As with much tough-minded, "let’s face facts”, realism, the full context of such decision-making is ignored. The consequences of such blatant, if commonplace, application of double-standards on regional thinking about proliferation does not enter into the calculations. Since for Japan the most important barrier to nuclear proliferation, should the US door be opened (as seems very possible[12]), is the opprobrium it would draw on itself in leaving the NPT, such collusion in the erosion of the NPT in the name of saving it by an Australian government would seem almost wanton.

But the most serious consequence of Letts’ re-admission of the nuclear option to the Australian policy agenda must surely be registered amongst opinion leaders – and opinion makers - in the country with which Australia has the most to lose in the long run: Indonesia. In the light of Australia's almost two decades of secret pursuit of nuclear weapons until 1972, and the understandable residual Indonesian suspicion about Australia's real nuclear intentions, it would be hard to imagine a policy recommendation with greater risk of contributing to the strategic circumstances it seeks to avoid.

Realism is not synonymous with tough-mindedness, though as Australian foreign policy becomes more militarised, this may be less evident. In much the same way as recent Howard government statements of security policy[13] Letts’ would-be realist rationale for the reluctant opening of the door to Australian nuclear weapons is the product of an incomplete and one sided – and hence inadequately realist - assessment of the indeed frightening drift to nuclear next use.
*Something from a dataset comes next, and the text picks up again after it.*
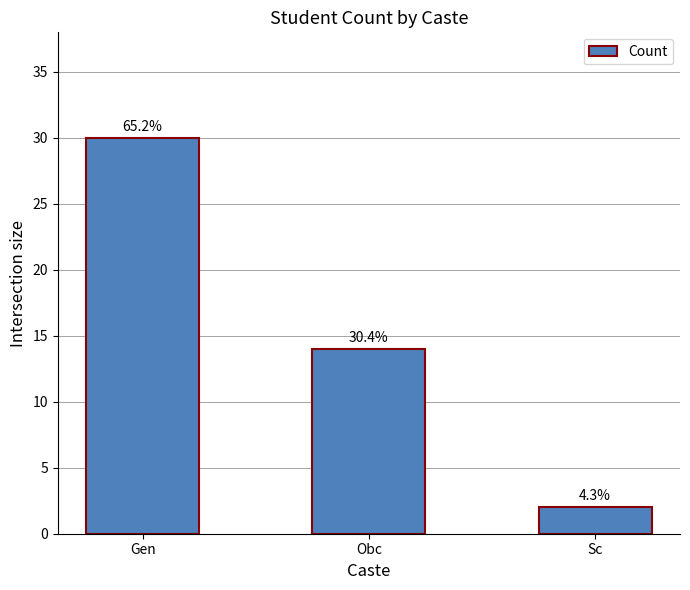

Approximately how many times larger is the value at Sc compared to Obc?

0.1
Australian nuclear policy does indeed need to be reviewed. But such reconsideration of our current policy failures needs to be genuinely and comprehensively realist, informed by abiding commitments to the avoidance of nuclear next-use, and eschewing any suggestion that if our half-hearted arms control measures do not bear fruit, then Australia too will take the genocidal option, and once again and try to join the nuclear club.

This article was posted at the Australian Policy Forum on October 29, 2007 and at Japan Focus on November 5, 2007.

Richard Tanter is Senior Research Associate at Nautilus Institute for Security and Sustainability and Director of the Nautilus Institute at RMIT. A Japan Focus associate, he has written widely on Japanese security policy, including 'With Eyes Wide Shut: Japan, Heisei Militarization and the Bush Doctrine' in Melvin Gurtov and Peter Van Ness (eds.), Confronting the Bush Doctrine: Critical Views from the Asia-Pacific. He is co-editor with Gerry Van Klinken and Desmond Ball of Masters of Terror: Indonesia's Military and Violence in East Timor.